MUCH has been said about the most recent – and ongoing – scandal regarding football’s international governing body Fifa, following last week’s indictment bombshell and several cross-Atlantic arrests by the US Department of Justice and Swiss authorities.
This saga is ongoing so there might be more arrests in the coming weeks, while some of those who have been arrested or named might be let off the hook because of weak evidence or absence of incriminating evidence.
Apart from many soccer-loving fans from around the world, the key watchers of this developing story are Fifa’s sponsors, also referred to as marketing partners. Understandably, their initial responses have been carefully worded, restricting themselves to expressing concern and urging Fifa to do all it can to restore proper governance and faith in its operations.
Despite the hopes of many anti-Sepp Blatter watchers, notably in the USA and Europe, there was no overwhelming “or else” at the end of any of the sponsors’ initial statements, apart from Visa.
Having been Fifa’s marketing partner since 2007 and ostensibly needing to demonstrate that it is reputation conscious, Visa has issued the strongest statement yet. In an interview with The Wall Street Journal, it said that corruption investigations against Fifa could cause the company to end its agreement with the Fédération Internationale de Football Association.
It went on to warn Fifa that it would “reassess our sponsorship if you fail to rebuild a culture with strong ethical practices to restore the reputation of the games for fans everywhere”. On the other hand Adidas, Coca-Cola and McDonald’s told the journal that they were monitoring the situation, while Hyundai Motor Company said it was “deeply concerned” about the allegations.
They were careful not to be seen to be making threats to sever relationships.
While the re-election of Blatter to a fifth term as Fifa president was welcomed by many in Africa, Asia and South America, key players in the US and Europe were not impressed at all. The president of the Union of European Football Associations (Uefa), Michel Platini, issued a statement saying that “I’m proud that Uefa has defended and supported a movement for change at Fifa. Change which, in my opinion, is crucial if this organisation is to regain its credibility.”
Not to be outdone, English Football Association chairperson Greg Dyke issued his own statement, declaring: “The idea Blatter could reform Fifa is suspect. I’d be very surprised if he was still in this job in two years’ time.”
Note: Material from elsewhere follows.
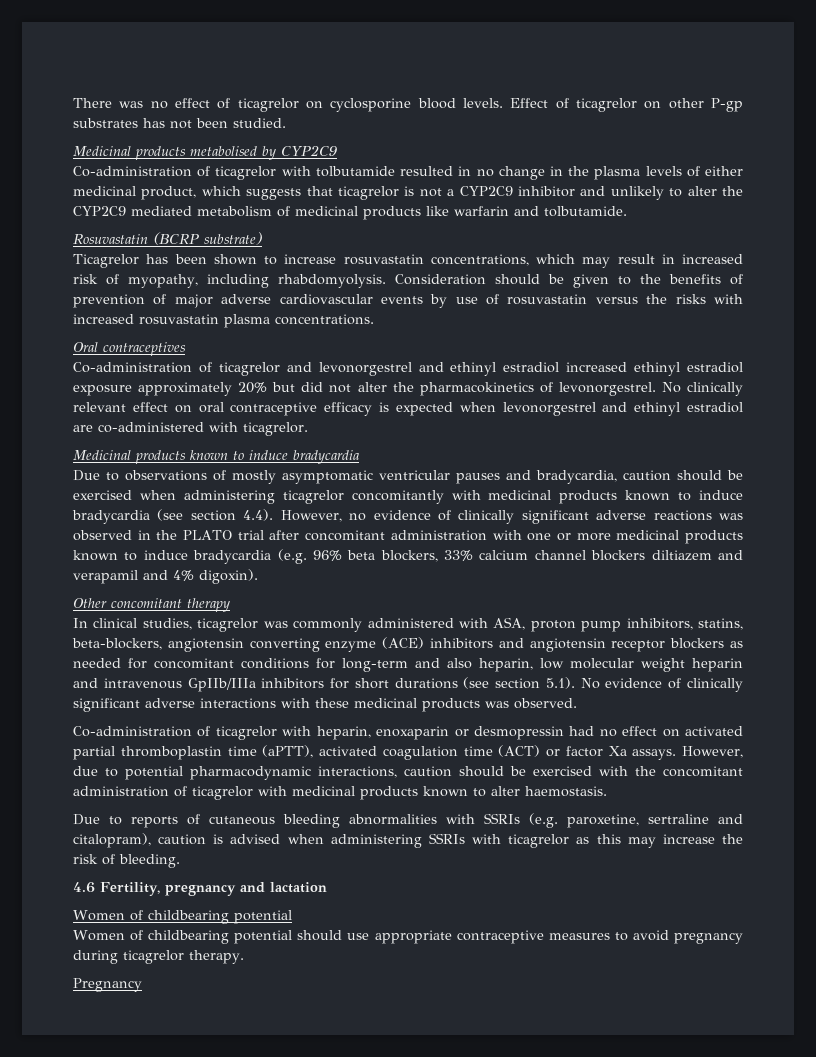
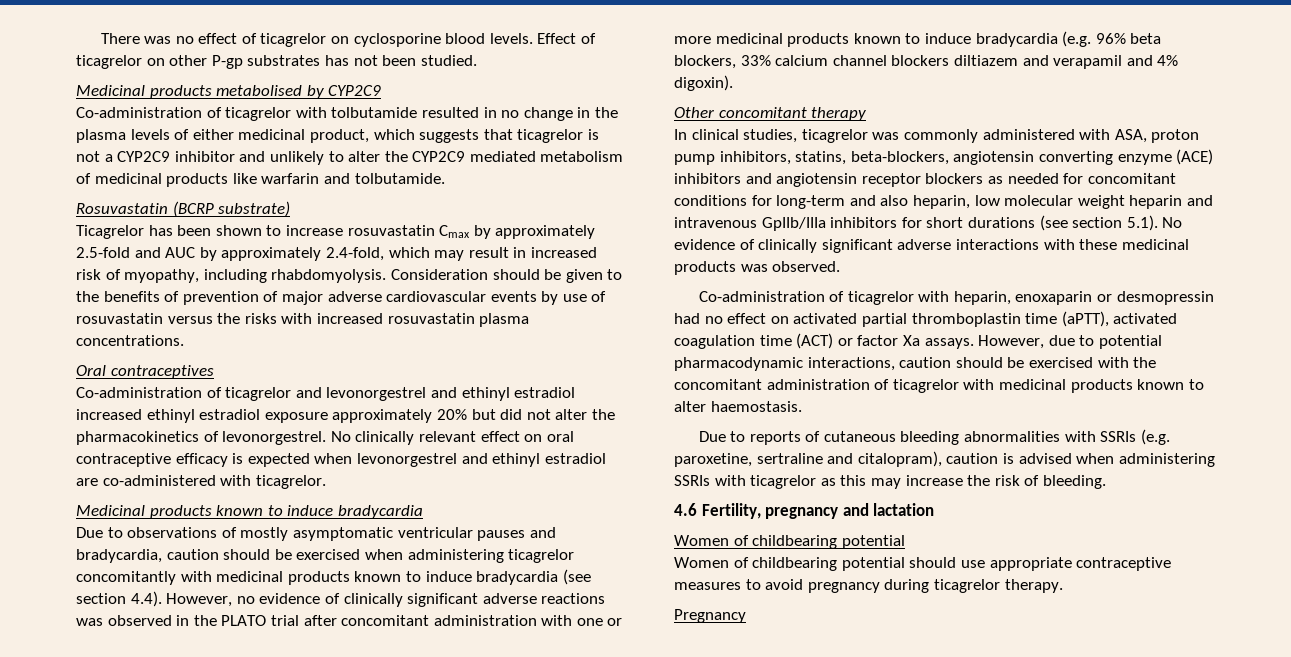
[430,254,529,266] concentrations, -> [439,225,596,239] [76,247,384,261] Cmax by approximately 2.5-fold and AUC by approximately 2.4-fold,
As if this was not enough, retired Portuguese footballer and former Fifa presidential candidate Luis Figo was even less generous when he declared that “[Blatter’s victory] has only served to endorse the election of a man who can’t remain in charge of world football”.
He made sure to add: “Today was another dark day in Zurich. Fifa has lost but, above everything, football has lost and everyone who truly cares about it has lost too.”
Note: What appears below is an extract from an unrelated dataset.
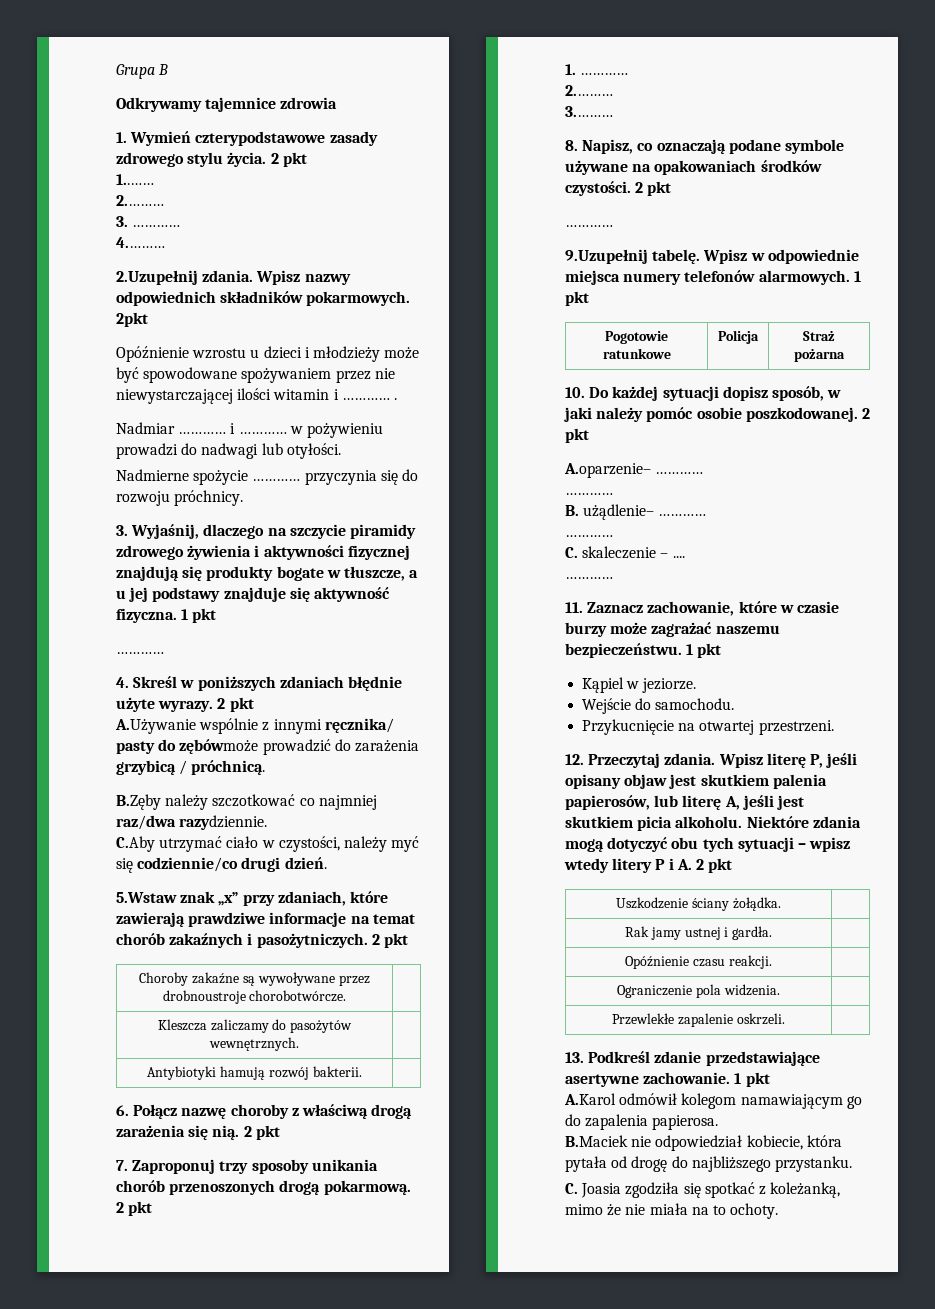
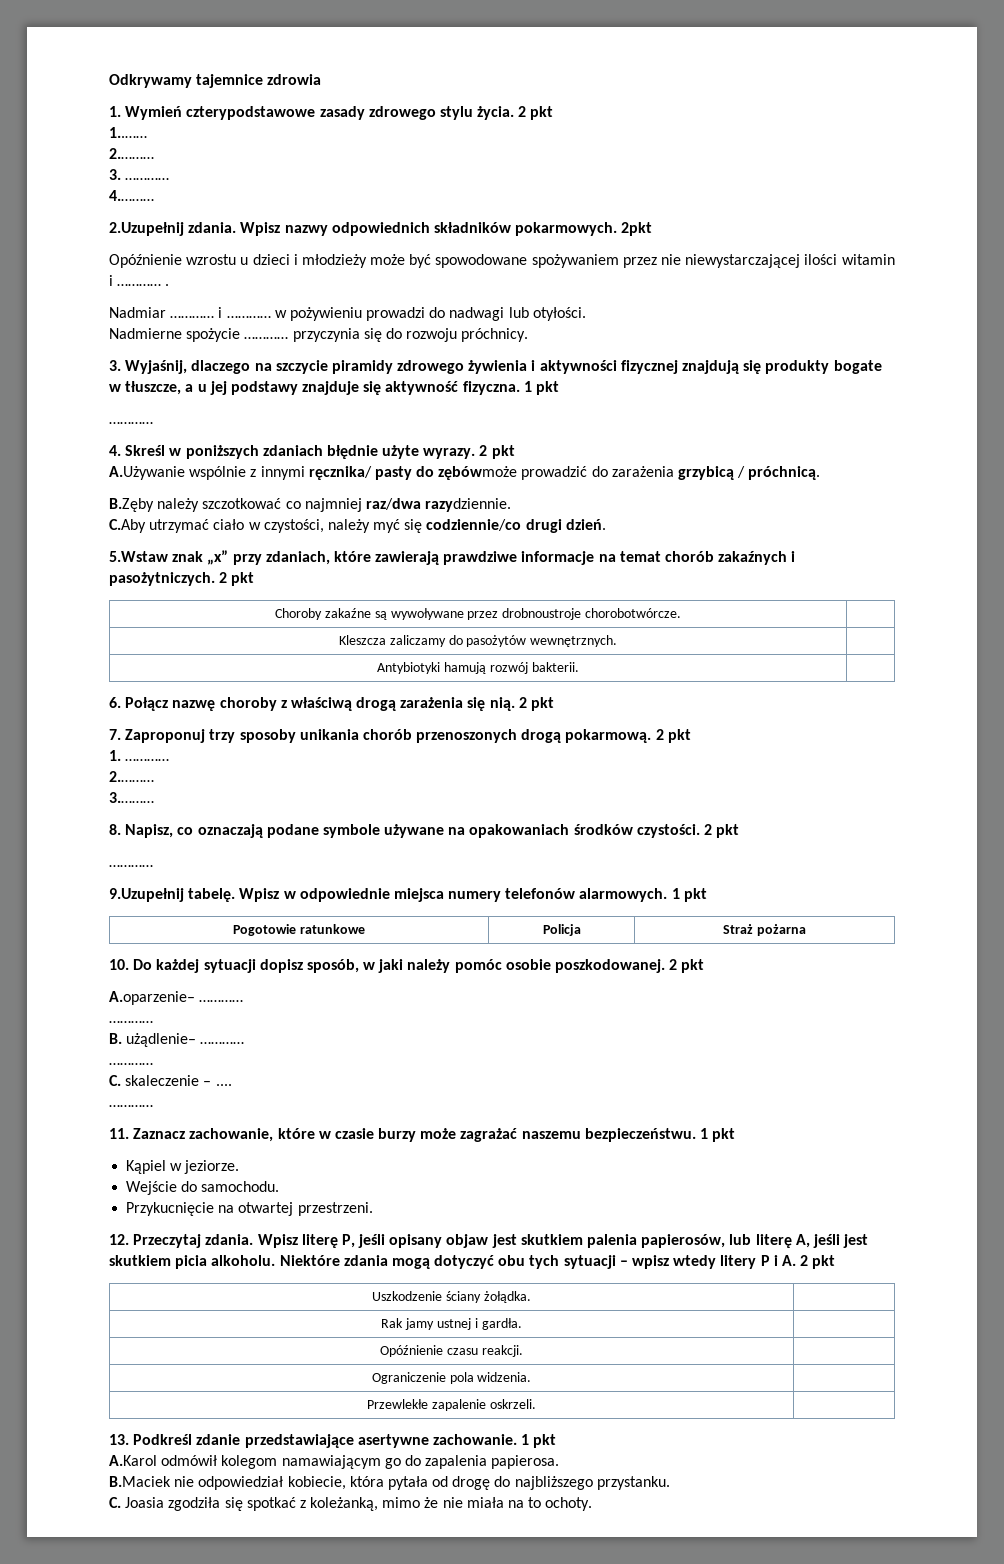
[116,64,169,79] Grupa B // -> (109, 81) none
Blatter has since stepped down as FIFA president.
The events going on around Fifa are seen by many sceptics as having political undertones. Many of the Africans, Asians and South Americans who overwhelmingly supported Blatter did so almost to spite the USA and Europe. They see these two blocs as being bitter for having lost the bids to host the Fifa World Cup in 2018 (the UK) and 2022 (the US), and of wanting to take it away from Russia for political reasons.
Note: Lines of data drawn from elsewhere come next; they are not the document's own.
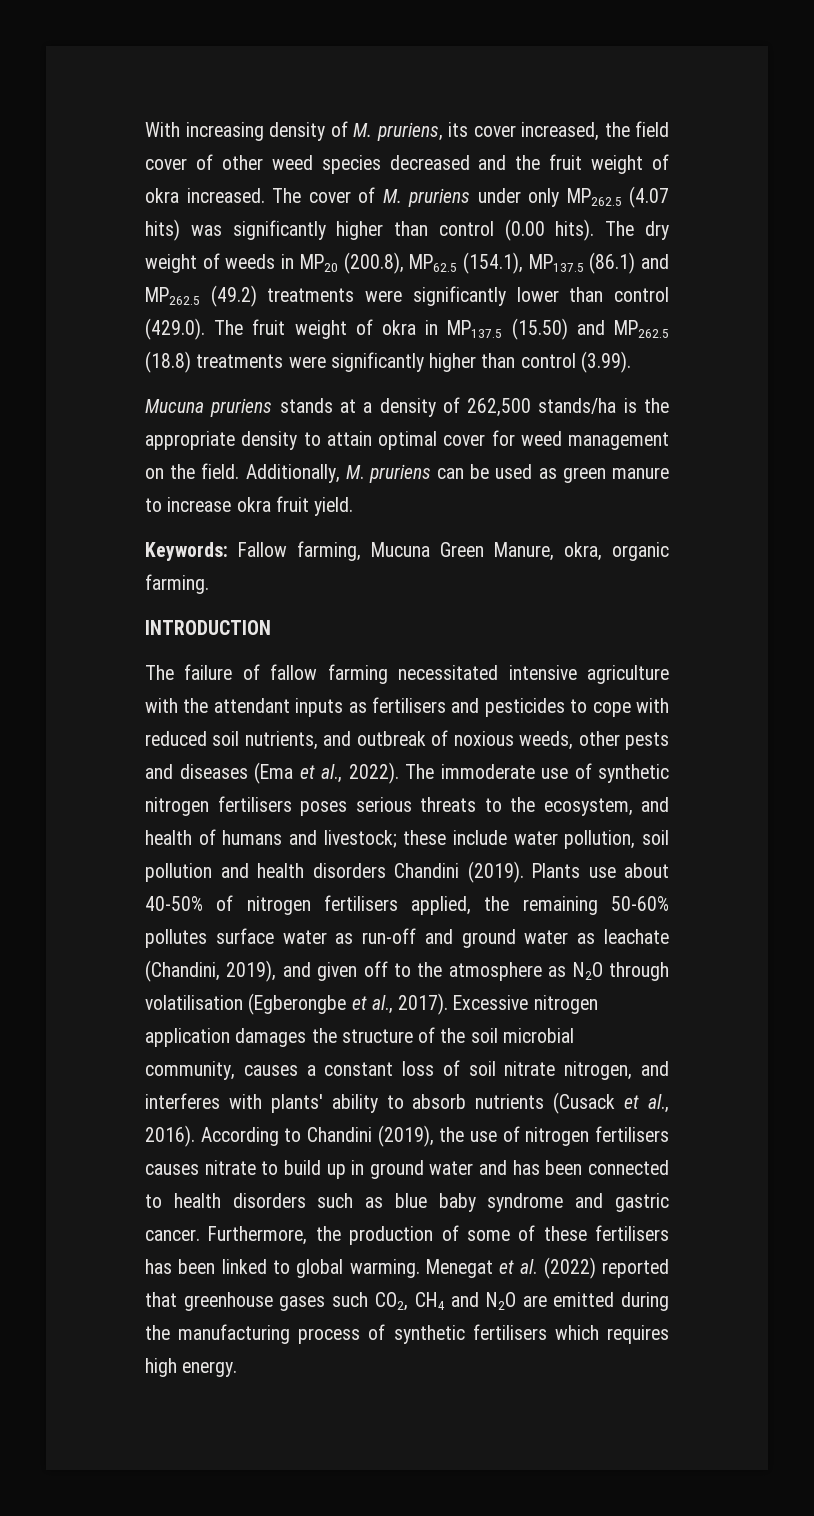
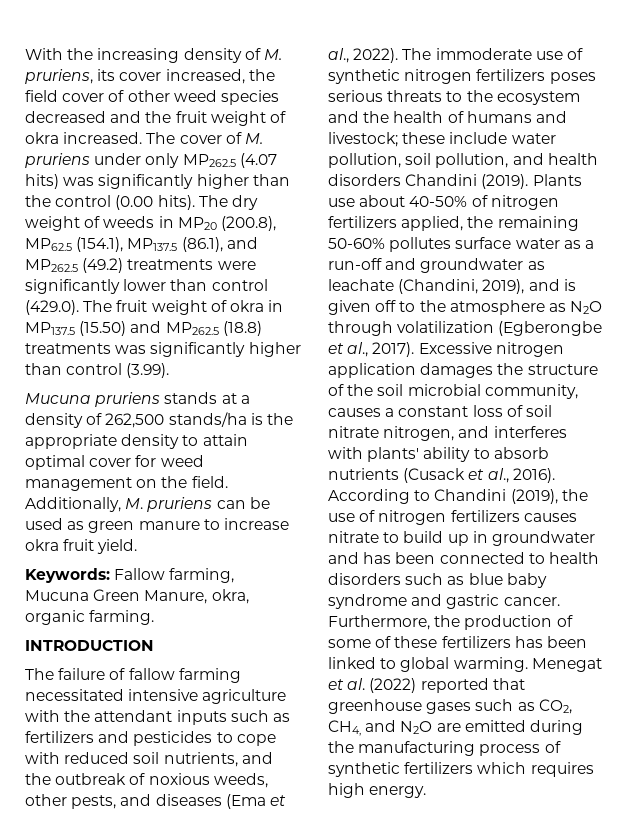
(180, 129) none -> [67,48,94,60] the
(429, 228) none -> [25,195,51,207] the
[589,252,636,274] (86.1) -> [181,237,223,252] (86.1),
[288,356,326,368] were -> [115,345,147,354] was
[348,697,446,713] as fertilisers -> [230,710,290,722] [25,731,94,743] such as fertilizers
(352, 738) none -> [25,773,51,785] the
[625,732,670,750] pests -> [71,795,117,809] pests,
[217,796,292,812] fertilisers -> [476,69,546,81] fertilizers
[543,797,669,816] ecosystem, and -> [496,91,580,105] [328,111,390,123] ecosystem and the
[145,863,212,882] pollution -> [435,153,509,168] pollution,
[323,895,398,911] fertilisers -> [328,216,397,228] fertilizers
(354, 938) none -> [584,240,594,249] a
[461,929,569,948] ground water -> [420,258,524,273] groundwater
(311, 969) none -> [563,279,576,291] is
[145,995,243,1010] volatilisation -> [397,321,495,333] volatilization
[595,1126,669,1142] fertilisers -> [450,510,520,522] fertilizers
[369,1160,474,1179] ground water -> [491,531,595,546] groundwater
[595,1225,669,1241] fertilisers -> [441,636,511,648] fertilizers
[374,1292,445,1311] CO2, CH4 -> [517,699,572,714] [328,720,361,736] as CO2, CH4,
[472,1324,547,1340] fertilisers -> [404,762,474,774] fertilizers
The fact that three consecutive Fifa World Cup tournaments would be hosted by South Africa (2010), Brazil (2014) and Russia (2018) – three members of the Brics formation – has been cited by some as a bitter pill to swallow for the antagonists. This is also linked to Russia’s move to accept the Crimea back into its fold after last year’s independence referendum, which was widely condemned by the West.
Captive Fifa brand
In such a highly politicised environment Fifa’s corporate reputation is held captive, overshadowed by a cacophony of stories bordering on personality clashes and geopolitical interests. In the end the sponsors will be vulnerable to blackmail, on the one hand pressurised by the West to remember which side their bread is buttered and, on the other, by Blatter’s supporters in the developing world, dangling the promise of access to a broader geographic presence for their brands.
As elected head Blatter had a tightrope to walk. With an estimated $177m raised in sponsorships alone in 2014, he had to make sure that whatever he did made it easy for Fifa’s sponsors to justify staying put. None of them would like to be accused of having acted prematurely, or of having done nothing and thus condoning corrupt behaviour.
My guess is that the sponsors will still keep observing the story as it unfolds, as it is possible that sooner or later gloves will come off when Europe and the USA become more desperate to retake control of Fifa and, possibly, discredit Russia’s hosting of the 2018 Fifa World Cup.
How they play their cards will determine who ends up with egg on their face.